Zeng: his Last Supper could sell for $10.3 million
Zeng Fanzhi was born in Wuhan in Hubei in 1964 to parents who worked at a printing factory. He dropped out of school at 16 and took a job at the factory with his parents. But he found refuge in drawing, taking formal painting lessons in his spare time.
“I was always a bad student; I refused to let people force me to study things I wasn’t interested in and I was only really interested in drawing and painting,” he told the Financial Times.
Why is he famous?
Zeng’s early work was bleak and he often painted slabs of meat as if they were human characters, inspired by a butcher’s shop and a hospital near where he lived. But it is the Mask series, which he started in 1994, that is considered Zeng’s most important work to date, chronicling the sense of social dislocation felt by many of China’s city dwellers in the 1990s.

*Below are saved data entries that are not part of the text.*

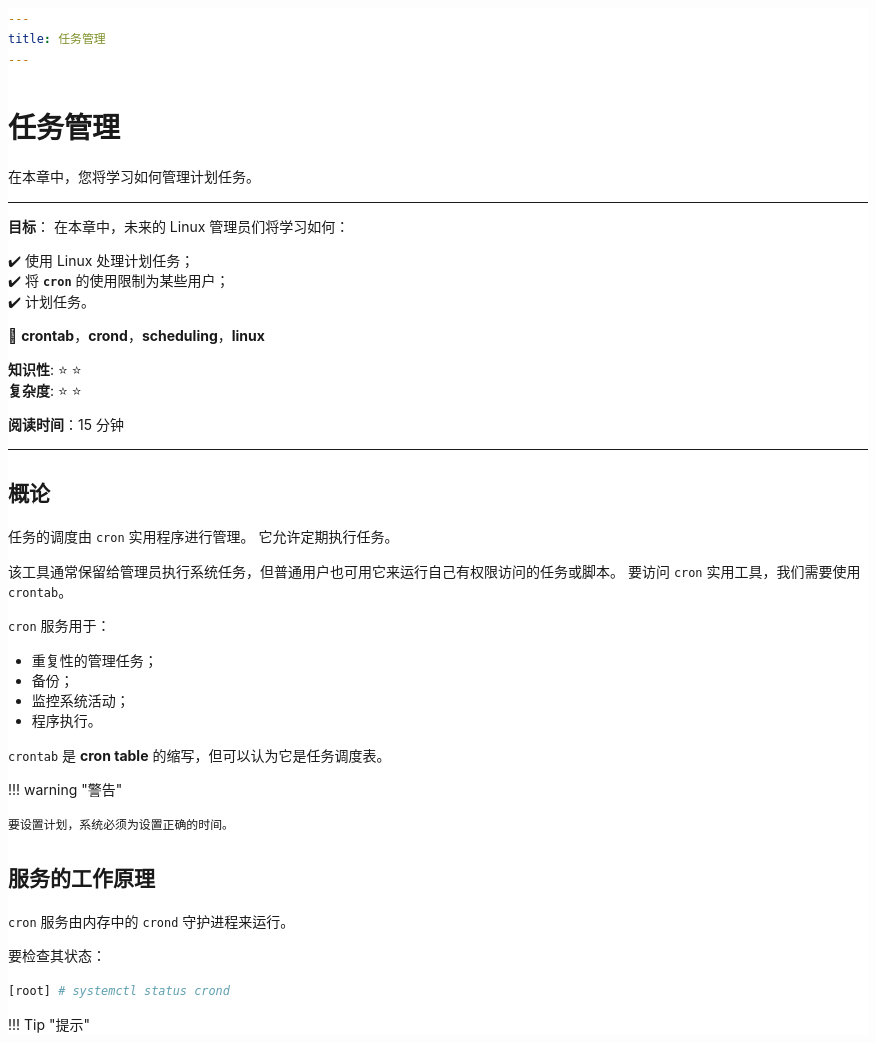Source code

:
 ```yaml
---
title: 任务管理
---
```


# 任务管理

在本章中，您将学习如何管理计划任务。

****

**目标**： 在本章中，未来的 Linux 管理员们将学习如何：

:heavy_check_mark: 使用 Linux 处理计划任务；  
:heavy_check_mark: 将 **`cron`** 的使用限制为某些用户；  
:heavy_check_mark: 计划任务。

:checkered_flag: **crontab**，**crond**，**scheduling**，**linux**

**知识性**: :star: :star:  
**复杂度**: :star: :star:

**阅读时间**：15 分钟

****

## 概论

任务的调度由 `cron` 实用程序进行管理。 它允许定期执行任务。

该工具通常保留给管理员执行系统任务，但普通用户也可用它来运行自己有权限访问的任务或脚本。 要访问 `cron` 实用工具，我们需要使用 `crontab`。

`cron` 服务用于：

* 重复性的管理任务；
* 备份；
* 监控系统活动；
* 程序执行。

`crontab` 是 **cron table** 的缩写，但可以认为它是任务调度表。

!!! warning "警告"

    要设置计划，系统必须为设置正确的时间。

## 服务的工作原理

`cron` 服务由内存中的 `crond` 守护进程来运行。

要检查其状态：

```bash
[root] # systemctl status crond
```

!!! Tip "提示"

One painting, Mask Series 1996 No. 6, sold for $9.7 million in May 2008 at Christie’s in Hong Kong, making Zeng the then most expensive living artist in Asia and the biggest name in modern Chinese art (his record was eclipsed in 2011 by the sale of an 1988 work by Zhang Xiaogang). According to Artron, an industry website, Zeng has auctioned off more than 450 pieces, fetching Rmb1.5 billion ($245 million).
Why is he in the news?
Auction figures for the year to June showed that Zeng again topped the charts with the highest prices for contemporary art. During that time he sold three paintings, earning $7.5 million.
That’s good news for Sotheby’s, which is offering Zeng’s The Last Supper for sale in Hong Kong next month (pictured below). The 4-metre-long canvas, inspired by the masterpiece by Leonardo da Vinci, is valued at $10.3 million, says Information Daily. Sold at that price, it would surpass Zeng’s record for Mask Series No 6. The picture, painted in 2001, is said to reflect a modern society in which appearances can often be deceiving. The disciples have been replaced with members of the Chinese Communist Party. Judas wears a yellow tie, a symbol of money and, by extension, Western capitalism, art critics say.